# enniskillen shopping



## kim (21 Nov 2009)

Hi

I want to go shopping in Enniskillen, what shops do they have up there? and do they have any good toy shops.

thanks


----------



## tiger (22 Nov 2009)

From a brief visit there a few weeks ago, you have ASDA, Tesco, 
Ernseside shopping centre
https://www.discovernorthernireland.com/Erneside-Shopping-Centre-Enniskillen-P2084
and some shops on the high street.
Don't remember seeing any toy shops.


----------



## minkydog (23 Nov 2009)

we were up in August not great savings then, I would only go if i was going to Enniskillen anyhow - we went for a long weekend break and it was beautiful but I would have been disappointed if I just went to save money on shopping.


----------



## leex (23 Nov 2009)

Argos much cheaper than here for most items.
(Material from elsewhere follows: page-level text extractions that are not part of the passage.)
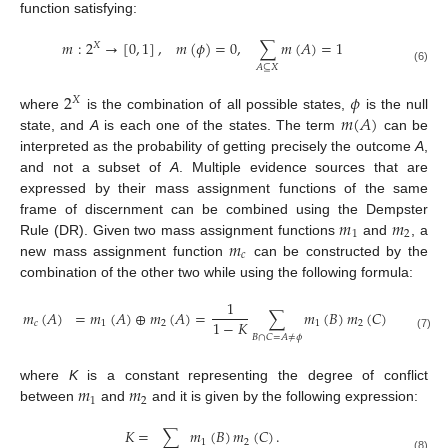
function satisfying:
𝑚
:
2
→
[
0
,
1
]
,
𝑚
(
𝜙
)
=
0
,
∑
𝑚
(
𝐴
)
=
1
𝑋
𝐴
⊆
𝑋
(6)
2
𝜙
𝑋
𝑚
(
𝐴
)
where
is the combination of all possible states,
is the null
state, and
A
is each one of the states. The term
can be
interpreted as the probability of getting precisely the outcome
A
,
and not a subset of
A
. Multiple evidence sources that are
expressed by their mass assignment functions of the same
𝑚
𝑚
frame of discernment can be combined using the Dempster
1
2
𝑚
Rule (DR). Given two mass assignment functions
and
, a
𝑐
new mass assignment function
can be constructed by the
combination of the other two while using the following formula:
1
𝑚
(
𝐴
)
=
𝑚
(
𝐴
)
⊕
𝑚
(
𝐴
)
=
∑
𝑚
(
𝐵
)
𝑚
(
𝐶
)
1
−
𝐾
𝑐
1
2
1
2
𝐵
∩
𝐶
=
𝐴
≠
𝜙
(7)
𝑚
𝑚
where
K
is a constant representing the degree of conflict
1
2
between
and
and it is given by the following expression:
𝐾
=
∑
𝑚
(
𝐵
)
𝑚
(
𝐶
)
.
1
2
(8)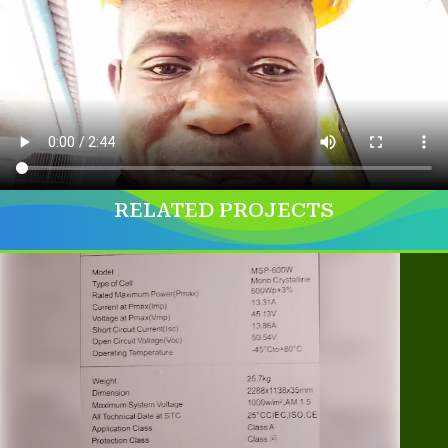
RELATED PROJECTS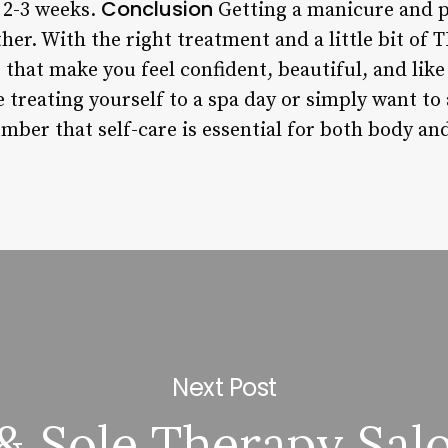
Conclusion
y 2-3 weeks.
Getting a manicure and p
her. With the right treatment and a little bit of 
s that make you feel confident, beautiful, and like
e treating yourself to a spa day or simply want t
mber that self-care is essential for both body an
Next Post
& Sole Therapy Sal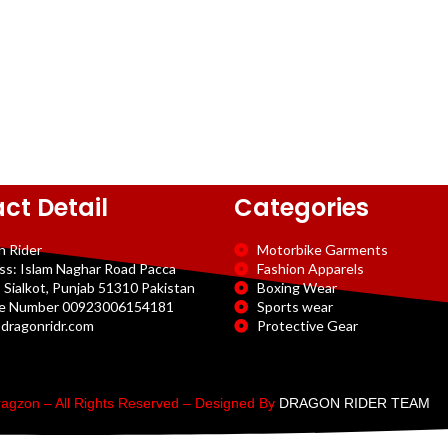
ct Detail
Categories
n Rider
Motorbike Garments
ss: Islam Naghar Road Pacca
Fashion Apparels
 Sialkot, Punjab 51310 Pakistan
Boxing Wear
e Number 00923006154181
Sports wear
dragonridr.com
Protective Gear
agzon – All Rights Reserved – Designed By
DRAGON RIDER TEAM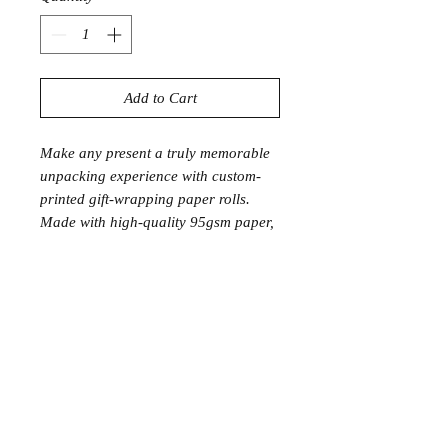
Add to Cart
Make any present a truly memorable
unpacking experience with custom-
printed gift-wrapping paper rolls.
Made with high-quality 95gsm paper,
they are sustainably sourced & 100%
recyclable.
.: 95gsm premium satin finish paper
.: Sustainably sourced and recyclable
.: Made to Order, Lead time 2-3
Weeks
28: x 39"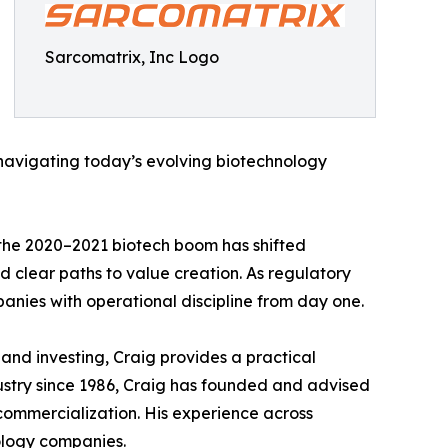
Sarcomatrix, Inc Logo
 navigating today’s evolving biotechnology
 the 2020–2021 biotech boom has shifted
d clear paths to value creation. As regulatory
anies with operational discipline from day one.
nd investing, Craig provides a practical
ustry since 1986, Craig has founded and advised
commercialization. His experience across
nology companies.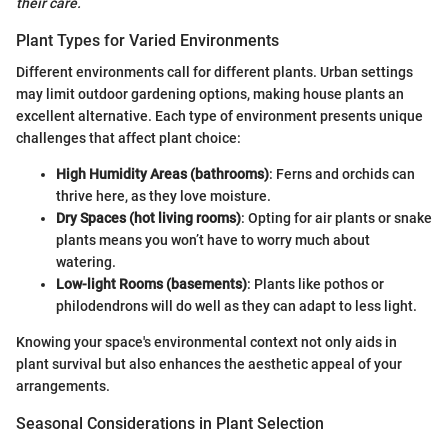
their care.
Plant Types for Varied Environments
Different environments call for different plants. Urban settings
may limit outdoor gardening options, making house plants an
excellent alternative. Each type of environment presents unique
challenges that affect plant choice:
High Humidity Areas (bathrooms)
: Ferns and orchids can
thrive here, as they love moisture.
Dry Spaces (hot living rooms)
: Opting for air plants or snake
plants means you won’t have to worry much about
watering.
Low-light Rooms (basements)
: Plants like pothos or
philodendrons will do well as they can adapt to less light.
Knowing your space's environmental context not only aids in
plant survival but also enhances the aesthetic appeal of your
arrangements.
Seasonal Considerations in Plant Selection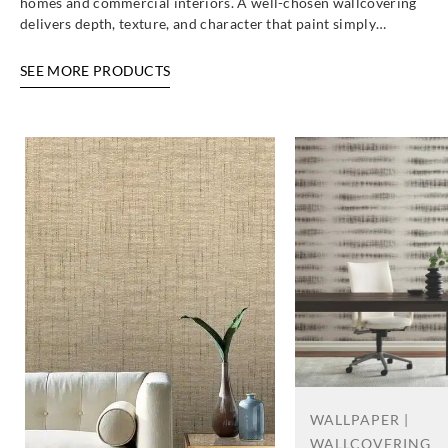
homes and commercial interiors. A well-chosen wallcovering
delivers depth, texture, and character that paint simply…
SEE MORE PRODUCTS
WALLPAPER |
WALLCOVERING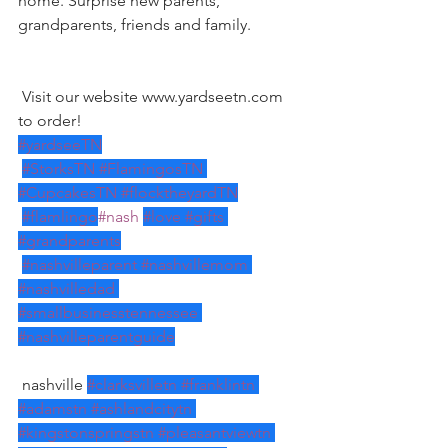
home. Surprise new parents, 
grandparents, friends and family. 
 Visit our website www.yardseetn.com 
to order!
#yardseeTN
#StorksTN
#FlamingosTN
#CupcakesTN
#flocktheyardTN
#flamlingo
#nash
#love
#gifts
#grandparents
#nashvilleparent
#nashvillemom
#nashvilledad
#smallbusinesstennessee
#nashvilleparentguide
 nashville 
#clarksvilletn
#franklintn
#adamstn
#ashlandcitytn
#kingstonspringstn
#pleasantviewtn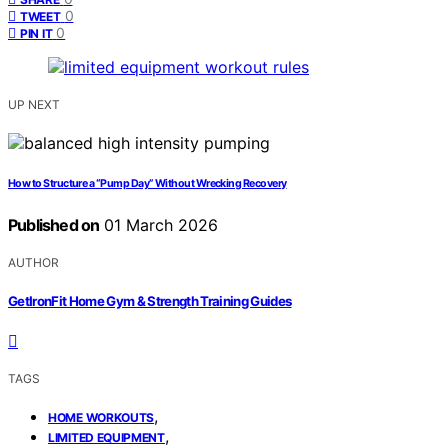
0
TWEET
0
PIN IT
UP NEXT
How to Structure a “Pump Day” Without Wrecking Recovery
Published on
01 March 2026
AUTHOR
GetIronFit Home Gym & Strength Training Guides
TAGS
,
HOME WORKOUTS
,
LIMITED EQUIPMENT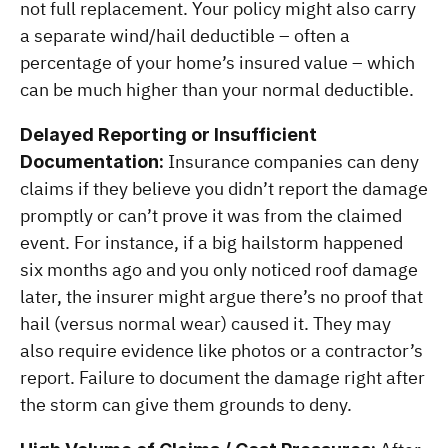
not full replacement. Your policy might also carry 
a separate wind/hail deductible – often a 
percentage of your home’s insured value – which 
can be much higher than your normal deductible.
Delayed Reporting or Insufficient 
 Insurance companies can deny 
Documentation:
claims if they believe you didn’t report the damage 
promptly or can’t prove it was from the claimed 
event. For instance, if a big hailstorm happened 
six months ago and you only noticed roof damage 
later, the insurer might argue there’s no proof that 
hail (versus normal wear) caused it. They may 
also require evidence like photos or a contractor’s 
report. Failure to document the damage right after 
the storm can give them grounds to deny.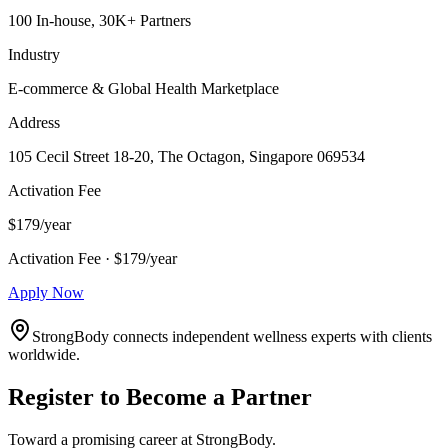
100 In-house, 30K+ Partners
Industry
E-commerce & Global Health Marketplace
Address
105 Cecil Street 18-20, The Octagon, Singapore 069534
Activation Fee
$179/year
Activation Fee · $179/year
Apply Now
StrongBody connects independent wellness experts with clients
worldwide.
Register to Become a Partner
Toward a promising career at StrongBody.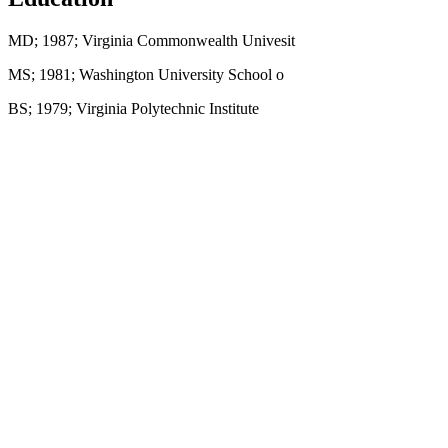
MD; 1987; Virginia Commonwealth Univesit
MS; 1981; Washington University School o
BS; 1979; Virginia Polytechnic Institute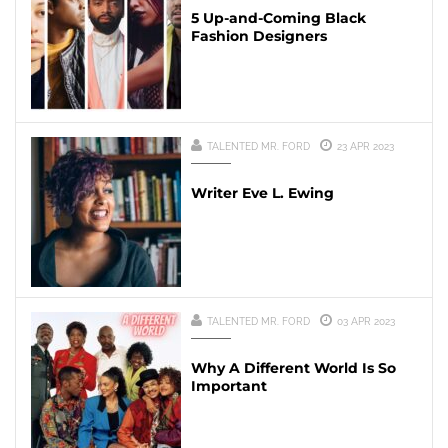
5 Up-and-Coming Black
Fashion Designers
TALENTED MR. FORD
23 APR 2023
Writer Eve L. Ewing
TALENTED MR. FORD
03 APR 2023
Why A Different World Is So
Important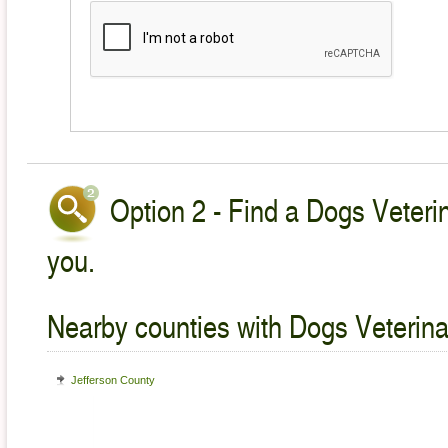
Option 2 - Find a Dogs Veterin
you.
Nearby counties with Dogs Veterina
Jefferson County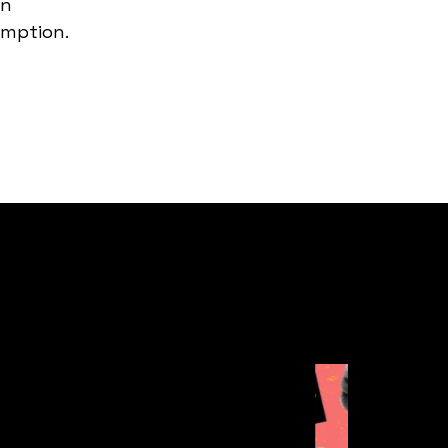
in
umption.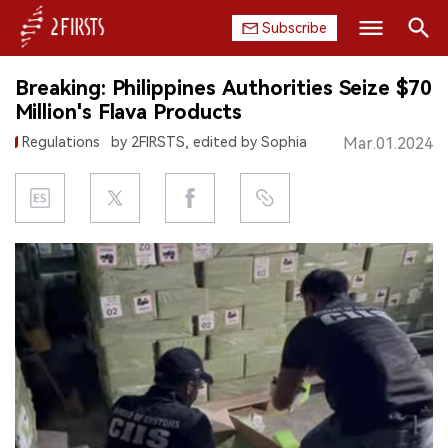
Subscribe
Search
Breaking: Philippines Authorities Seize $70
HOME
Million's Flava Products
Regulations
by 2FIRSTS, edited by Sophia
Mar.01.2024
COMPANY
PRODUCT
REGULATION
CHINA
DATA
EXHIBITION
INTERVIEW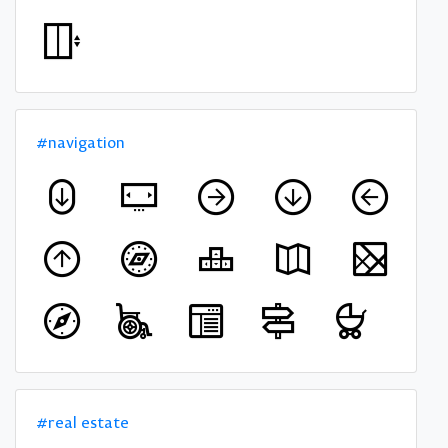
#navigation
#real estate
Asda on average you will save 1/3. They have 3 for UKP10 offers on some wines that generally cost over double in Dunnes/Tesco.


----------



## argentina (23 Nov 2009)

There is a Toymaster and a Toyland.  the Toyland is on the Sligo road and the Toymaster is close to the Erneside Shopping center.  Yea they are a bit cheaper but not worth the time it takes.  I was there a few weeks ago having spent the weekend in Donegal, I was shocked by the number of Southern Reg cars in the car park in Asda, 
There has to be more to life then spending the day going up North just to save a few quid.  I wouldn't bother going up again; only if I was passing through anyway.


----------